Eric Zabiegalski

The Rise of the Ambidextrous Organization

Research into formerly high performing organizations has consistently found that organizational exploitation drives out exploration. What does that mean? It’s simple: As organizations exploit the marketplace by doing what they do best for profit and market share, they consequently stop exploring and looking for new ideas; they stop learning in critical ways that could guarantee future success. The solution is the practice of organizational ambidexterity, the ability to be simultaneously exploitative and explorative in the marketplace, managing both elements in a rhythmic balance and dance that promote both short— and long-term performance and success. Mastering ambidexterity is not easy and takes a certain amount of trust and grit; however, for the companies that adopt this model and routinely execute it, it is a combination that works.
This book has been designed to take you on a journey, entertain you with stories, educate and stretch your current knowledge and thinking, and encourage you to reflect and question the world in which you live. It begins by reviewing the elements of the ambidextrous organization: culture, leadership, learning, and structure. It then addresses the environment of complexity, with discussions of the science of complexity, equilibrium, symmetry, structure, emergence, chaos, and governance. The third part presents strategies to help you cultivate an ambidextrous mind by overcoming some hurdles and being authentic. The book closes by describing how to arrive at organizational ambidexterity.
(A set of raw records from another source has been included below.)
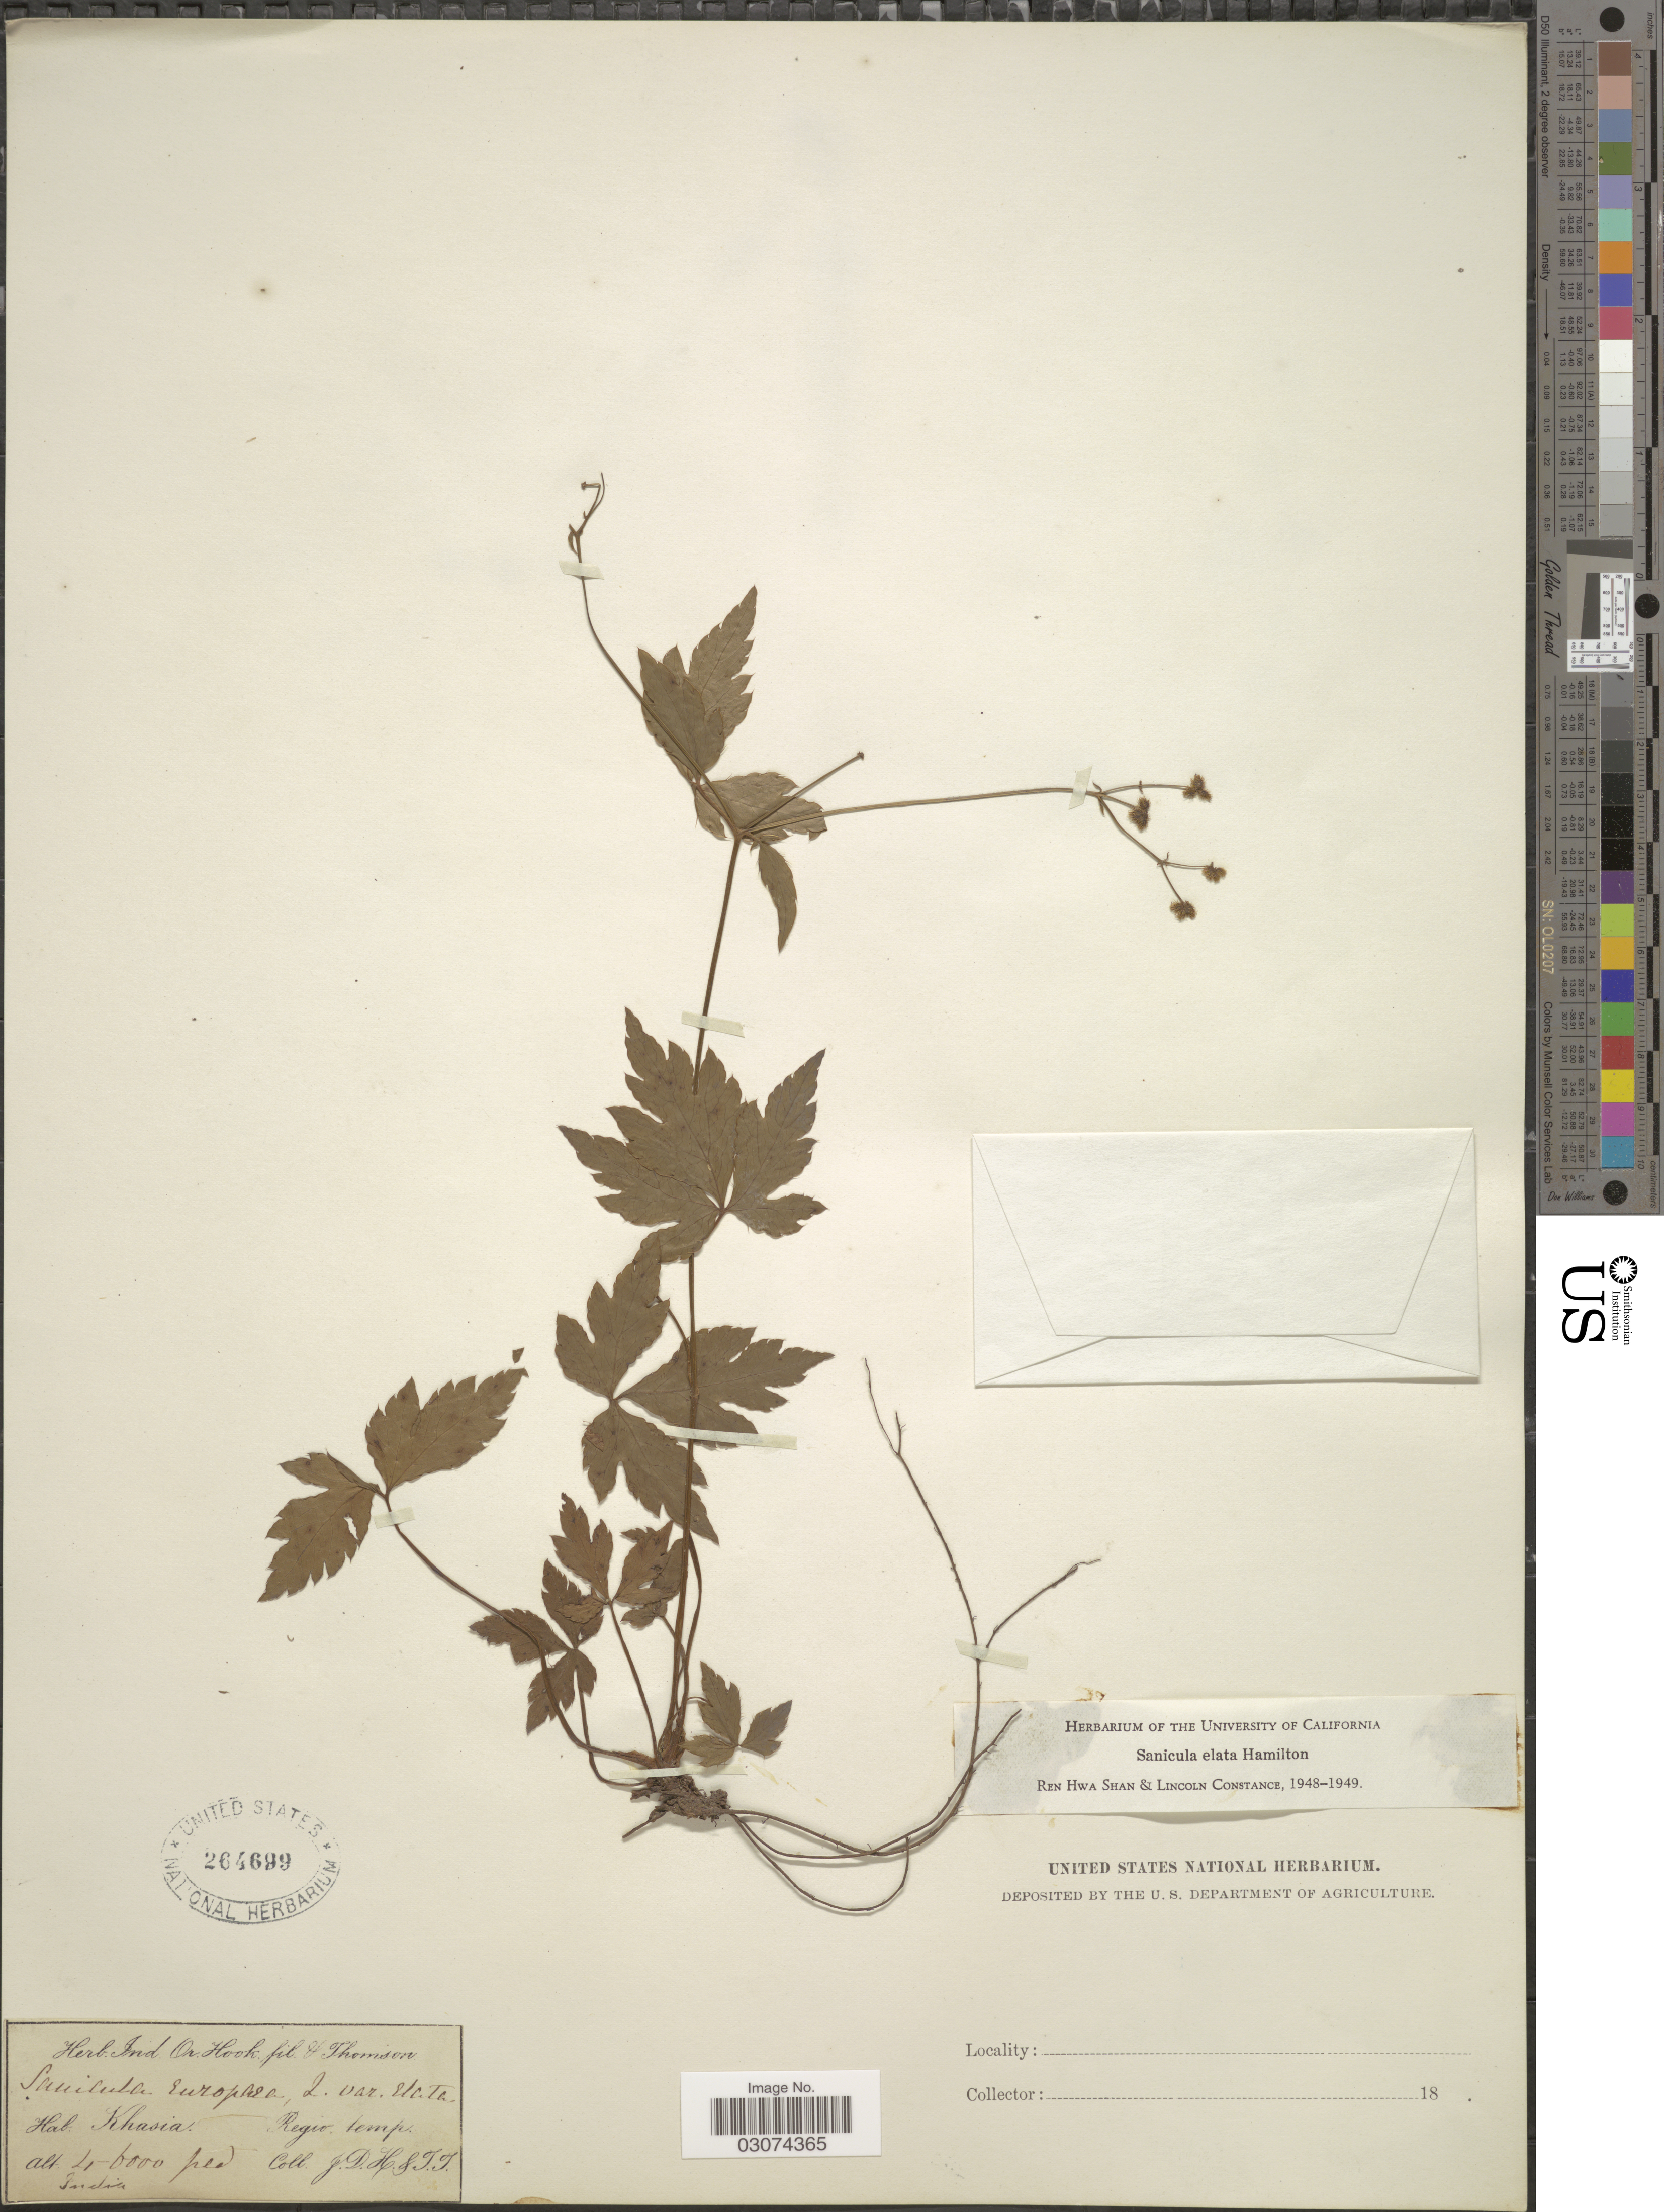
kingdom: Plantae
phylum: Tracheophyta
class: Magnoliopsida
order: Apiales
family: Apiaceae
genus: Sanicula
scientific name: Sanicula elata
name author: Buch.-Ham. ex D. Don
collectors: J. D. Hooker & T. Thomson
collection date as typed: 18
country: India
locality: Khasia. Regio. temp.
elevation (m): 1219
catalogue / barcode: US 264699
About the author: Eric Zabiegalski is an external organizational development consultant specializing in strategy, culture, and leadership development with an emphasis on innovation and creativity. He has worked in the private and public sectors, with for-profit and not-for-profit organizations, locally and nationally. In addition to his work as a consultant, Dr. Zabiegalski is a member of the World Institute of Action Learning Board of Directors and a professor at Webster University. He has a doctoral degree in human and organizational learning from The George Washington University.